From mboxrd@z Thu Jan  1 00:00:00 1970
From: Guoqing Jiang <gqjiang@suse.com>
Subject: Re: [PATCH 14/14] md-cluster: add the support for resize
Date: Wed, 1 Mar 2017 11:28:46 +0800
Message-ID: <58B63FEE.5010709@suse.com>
References: <1487906124-20107-1-git-send-email-gqjiang@suse.com>
 <1487906124-20107-15-git-send-email-gqjiang@suse.com>
 <20170228192536.r74i2o3vchf74isn@kernel.org>
Mime-Version: 1.0
Content-Type: text/plain; charset=windows-1252; format=flowed
Content-Transfer-Encoding: 7bit
Return-path: <linux-raid-owner@vger.kernel.org>
In-Reply-To: <20170228192536.r74i2o3vchf74isn@kernel.org>
Sender: linux-raid-owner@vger.kernel.org
To: Shaohua Li <shli@kernel.org>
Cc: linux-raid@vger.kernel.org, shli@fb.com, neilb@suse.de
List-Id: linux-raid.ids


On 03/01/2017 03:25 AM, Shaohua Li wrote:
> On Fri, Feb 24, 2017 at 11:15:24AM +0800, Guoqing Jiang wrote:
>> To update size for cluster raid, we need to make
>> sure all nodes can perform the change successfully.
>> However, it is possible that some of them can't do
>> it due to failure (bitmap_resize could fail). So
>> we need to consider the issue before we set the
>> capacity unconditionally, and we use below steps
>> to perform sanity check.
>>
>> 1. A change the size, then broadcast METADATA_UPDATED
>>     msg.
>> 2. B and C receive METADATA_UPDATED change the size
>>     excepts call set_capacity, sync_size is not update
>>     if the change failed. Also call bitmap_update_sb
>>     to sync sb to disk.
>> 3. A checks other node's sync_size, if sync_size has
>>     been updated in all nodes, then send CHANGE_CAPACITY
>>     msg otherwise send msg to revert previous change.

Data extract

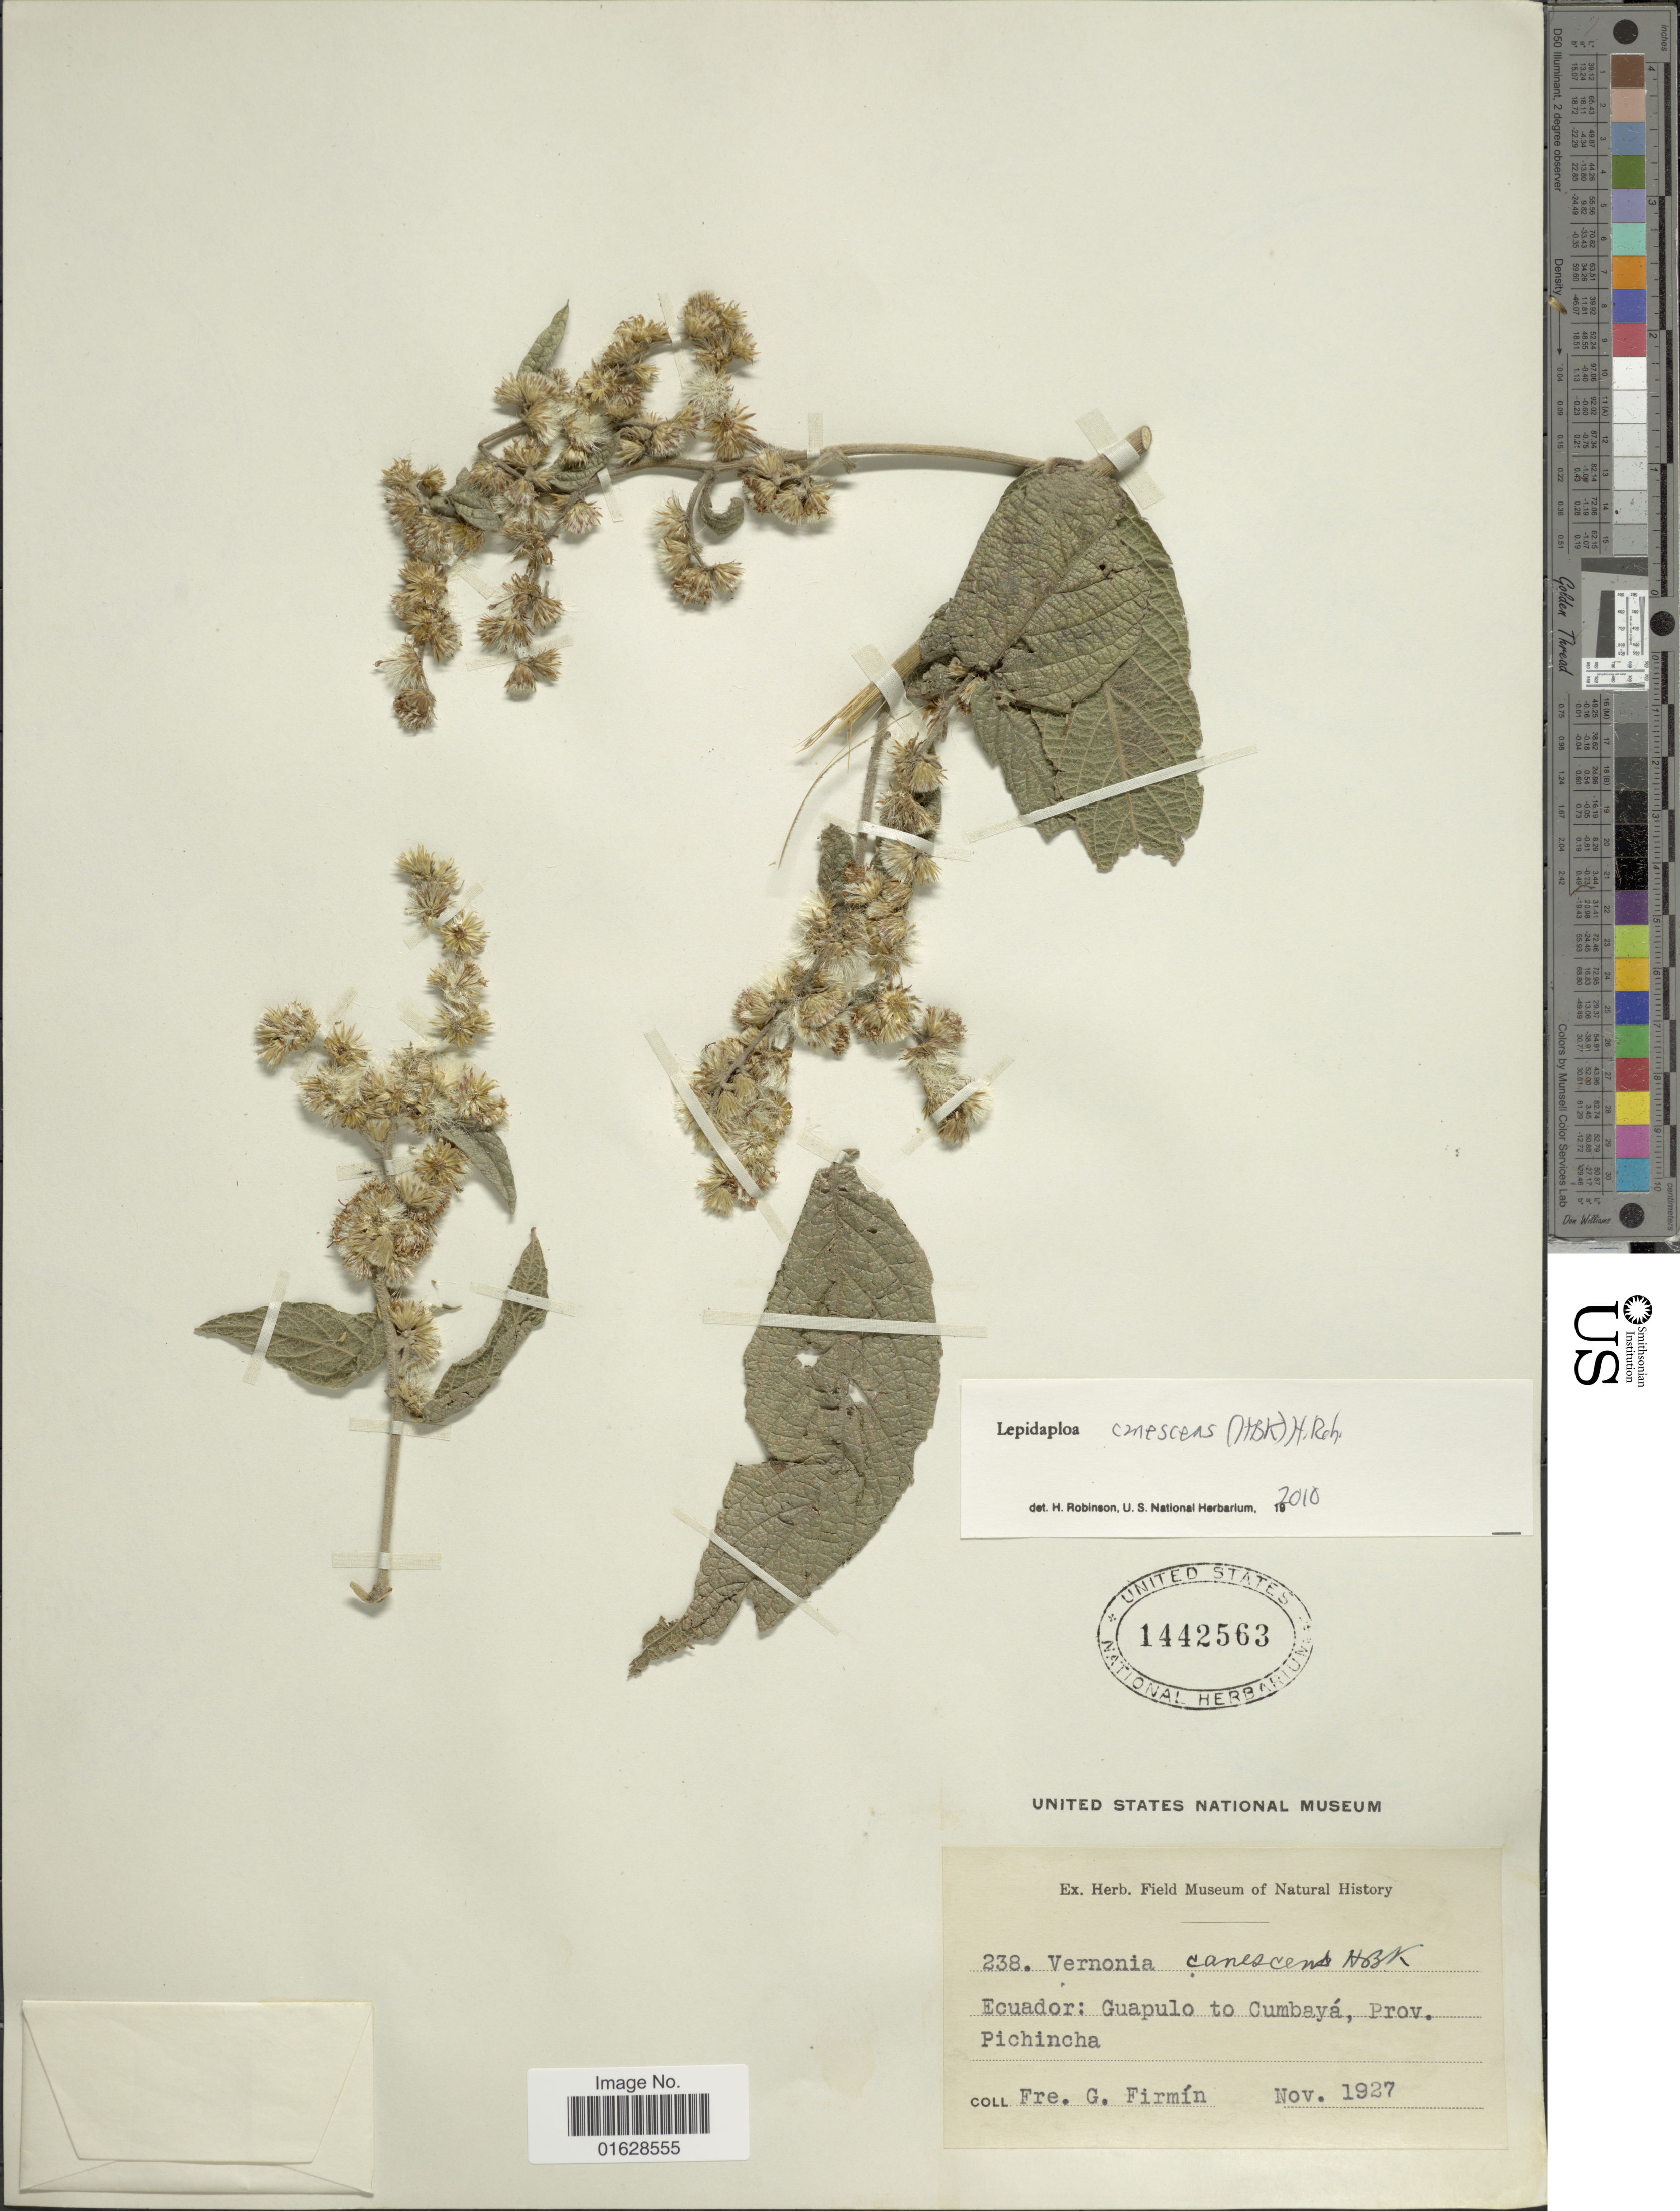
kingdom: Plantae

Written tasks
(1) Do these statements agree with the md-cluster resize email? Answer yes or no for each, and quote the words of the email that decide it.
(a) Node A broadcasts a METADATA_UPDATED message after it changes the size.
(b) Nodes B and C call set_capacity when they receive METADATA_UPDATED.
(c) The email says that bitmap_resize cannot fail.
(2) Continue the md-cluster resize email from its last line onward.

Solved tasks
(1)
(a) Yes: "A change the size, then broadcast METADATA_UPDATED"
(b) No: "excepts call set_capacity"
(c) No: "bitmap_resize could fail"

(2)
>> 4. B and C call set_capacity if receive CHANGE_CAPACITY
>>     msg, otherwise pers->resize will be called to restore
>>     the old value.
>>
>> Reviewed-by: NeilBrown <neilb@suse.com>
>> Signed-off-by: Guoqing Jiang <gqjiang@suse.com>
>> ---
>>   Documentation/md/md-cluster.txt |  2 +-
>>   drivers/md/md-cluster.c         | 75 +++++++++++++++++++++++++++++++++++++++++
>>   drivers/md/md-cluster.h         |  1 +
>>   drivers/md/md.c                 | 21 +++++++++---
>>   4 files changed, 93 insertions(+), 6 deletions(-)
>>
>> diff --git a/Documentation/md/md-cluster.txt b/Documentation/md/md-cluster.txt
>> index 38883276d31c..2663d49dd8a0 100644
>> --- a/Documentation/md/md-cluster.txt
>> +++ b/Documentation/md/md-cluster.txt
>> @@ -321,4 +321,4 @@ The algorithm is:
>>   
>>   There are somethings which are not supported by cluster MD yet.
>>   
>> -- update size and change array_sectors.
>> +- change array_sectors.
>> diff --git a/drivers/md/md-cluster.c b/drivers/md/md-cluster.c
>> index d3c024e6bfcf..75da83187c31 100644
>> --- a/drivers/md/md-cluster.c
>> +++ b/drivers/md/md-cluster.c
>> @@ -1147,6 +1147,80 @@ int cluster_check_sync_size(struct mddev *mddev)
>>   	return (my_sync_size == sync_size) ? 0 : -1;
>>   }
>>   
>> +/*
>> + * Update the size for cluster raid is a little more complex, we perform it
>> + * by the steps:
>> + * 1. hold token lock and update superblock in initiator node.
>> + * 2. send METADATA_UPDATED msg to other nodes.
>> + * 3. The initiator node continues to check each bitmap's sync_size, if all
>> + *    bitmaps have the same value of sync_size, then we can set capacity and
>> + *    let other nodes to perform it. If one node can't update sync_size
>> + *    accordingly, we need to revert to previous value.
>> + */
>> +static void update_size(struct mddev *mddev, sector_t old_dev_sectors)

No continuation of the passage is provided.